DIRECTIVE: The expected output is each line in the data below that includes the string "notepad".

MATERIAL FOR THE TASK:
________

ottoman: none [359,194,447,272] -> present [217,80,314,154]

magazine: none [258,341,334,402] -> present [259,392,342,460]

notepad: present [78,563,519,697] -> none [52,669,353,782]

________

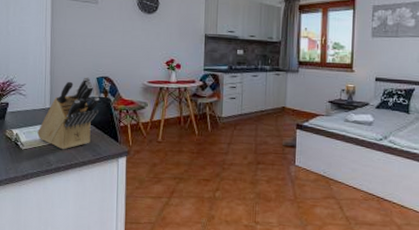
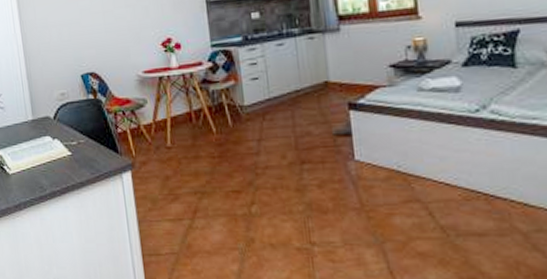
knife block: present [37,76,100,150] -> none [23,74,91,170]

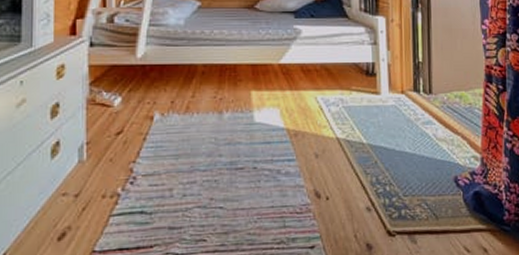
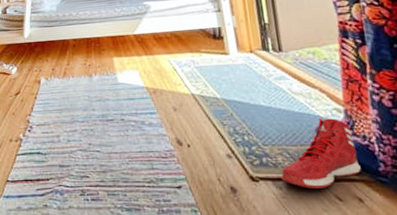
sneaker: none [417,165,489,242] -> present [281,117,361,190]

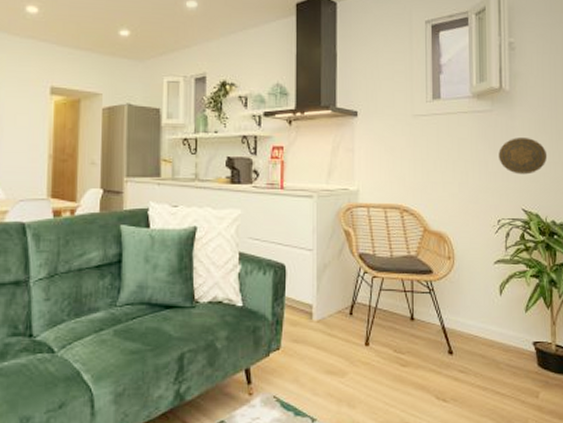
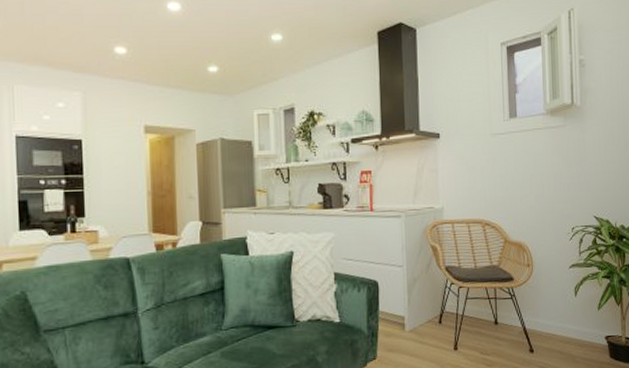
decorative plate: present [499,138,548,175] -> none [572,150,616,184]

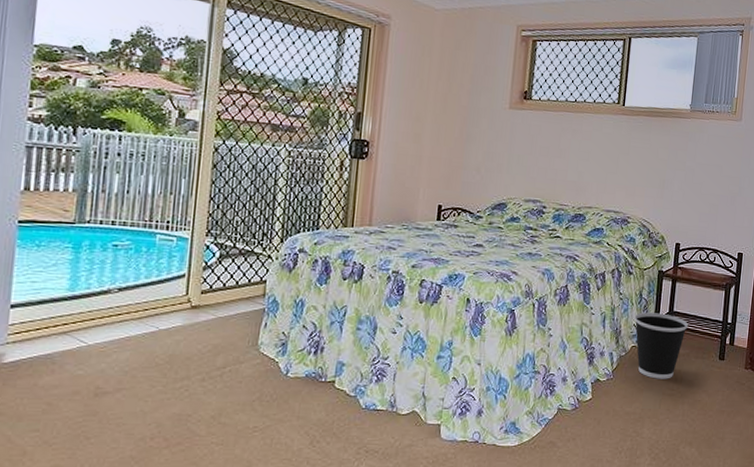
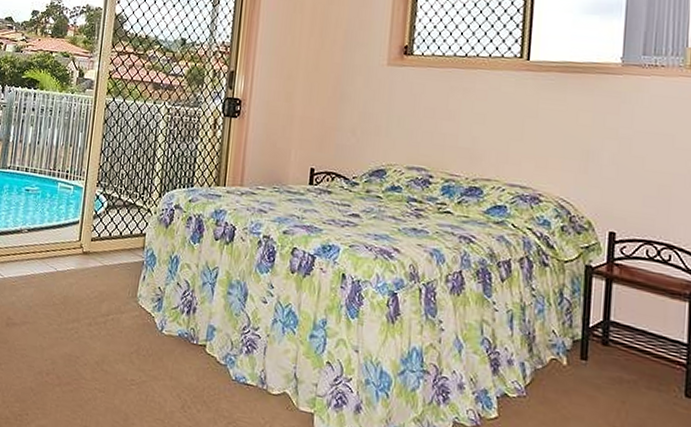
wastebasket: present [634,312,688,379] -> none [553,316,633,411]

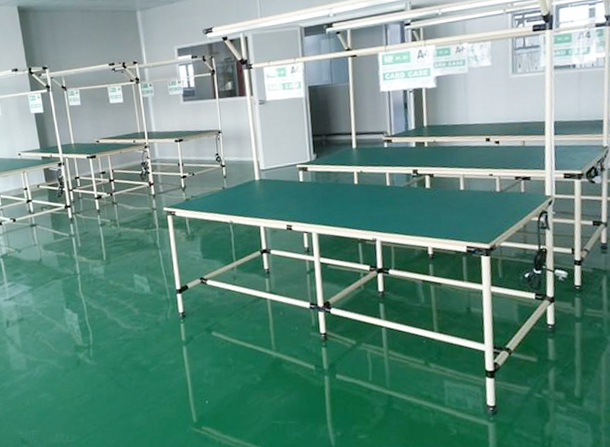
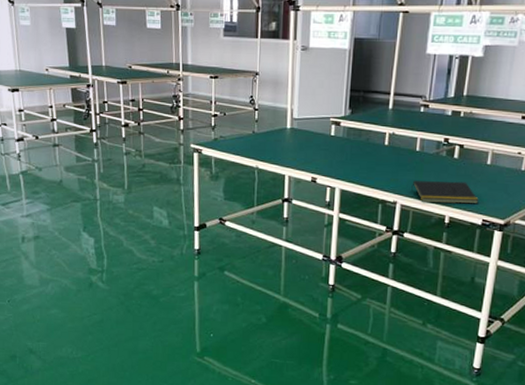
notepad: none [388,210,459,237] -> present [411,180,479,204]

________

SOLVED EXERCISE:
notepad: present [78,563,519,697] -> none [52,669,353,782]
notepad: none [388,210,459,237] -> present [411,180,479,204]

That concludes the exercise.